Write the entries below out again in full. Match every character.

(Data items)
'''
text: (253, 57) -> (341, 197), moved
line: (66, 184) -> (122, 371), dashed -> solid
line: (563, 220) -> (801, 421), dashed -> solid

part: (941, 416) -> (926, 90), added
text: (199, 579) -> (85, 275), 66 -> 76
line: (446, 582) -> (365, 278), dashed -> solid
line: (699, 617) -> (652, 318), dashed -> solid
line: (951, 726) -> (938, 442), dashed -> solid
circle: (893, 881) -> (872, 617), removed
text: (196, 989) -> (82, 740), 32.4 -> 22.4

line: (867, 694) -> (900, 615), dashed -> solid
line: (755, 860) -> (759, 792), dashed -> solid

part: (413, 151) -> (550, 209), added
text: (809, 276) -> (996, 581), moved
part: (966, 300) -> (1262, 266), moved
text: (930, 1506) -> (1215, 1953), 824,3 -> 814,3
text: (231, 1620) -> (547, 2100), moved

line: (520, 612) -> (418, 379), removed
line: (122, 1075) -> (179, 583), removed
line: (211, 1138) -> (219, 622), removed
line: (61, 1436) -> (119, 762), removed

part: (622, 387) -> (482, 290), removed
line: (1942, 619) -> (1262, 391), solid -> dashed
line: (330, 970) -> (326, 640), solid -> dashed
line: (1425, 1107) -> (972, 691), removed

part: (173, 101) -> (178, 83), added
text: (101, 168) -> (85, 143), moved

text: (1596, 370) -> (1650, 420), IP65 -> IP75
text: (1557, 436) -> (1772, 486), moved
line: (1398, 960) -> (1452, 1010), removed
'''
= YOUR RESPONSE =
text: (253, 57) -> (341, 197), moved
line: (66, 184) -> (122, 371), dashed -> solid
line: (563, 220) -> (801, 421), dashed -> solid

part: (941, 416) -> (926, 90), added
text: (199, 579) -> (85, 275), 66 -> 76
line: (446, 582) -> (365, 278), dashed -> solid
line: (699, 617) -> (652, 318), dashed -> solid
line: (951, 726) -> (938, 442), dashed -> solid
circle: (893, 881) -> (872, 617), removed
text: (196, 989) -> (82, 740), 32.4 -> 22.4

line: (867, 694) -> (900, 615), dashed -> solid
line: (755, 860) -> (759, 792), dashed -> solid

part: (413, 151) -> (550, 209), added
text: (809, 276) -> (996, 581), moved
part: (966, 300) -> (1262, 266), moved
text: (930, 1506) -> (1215, 1953), 824,3 -> 814,3
text: (231, 1620) -> (547, 2100), moved

line: (520, 612) -> (418, 379), removed
line: (122, 1075) -> (179, 583), removed
line: (211, 1138) -> (219, 622), removed
line: (61, 1436) -> (119, 762), removed

part: (622, 387) -> (482, 290), removed
line: (1942, 619) -> (1262, 391), solid -> dashed
line: (330, 970) -> (326, 640), solid -> dashed
line: (1425, 1107) -> (972, 691), removed

part: (173, 101) -> (178, 83), added
text: (101, 168) -> (85, 143), moved

text: (1596, 370) -> (1650, 420), IP65 -> IP75
text: (1557, 436) -> (1772, 486), moved
line: (1398, 960) -> (1452, 1010), removed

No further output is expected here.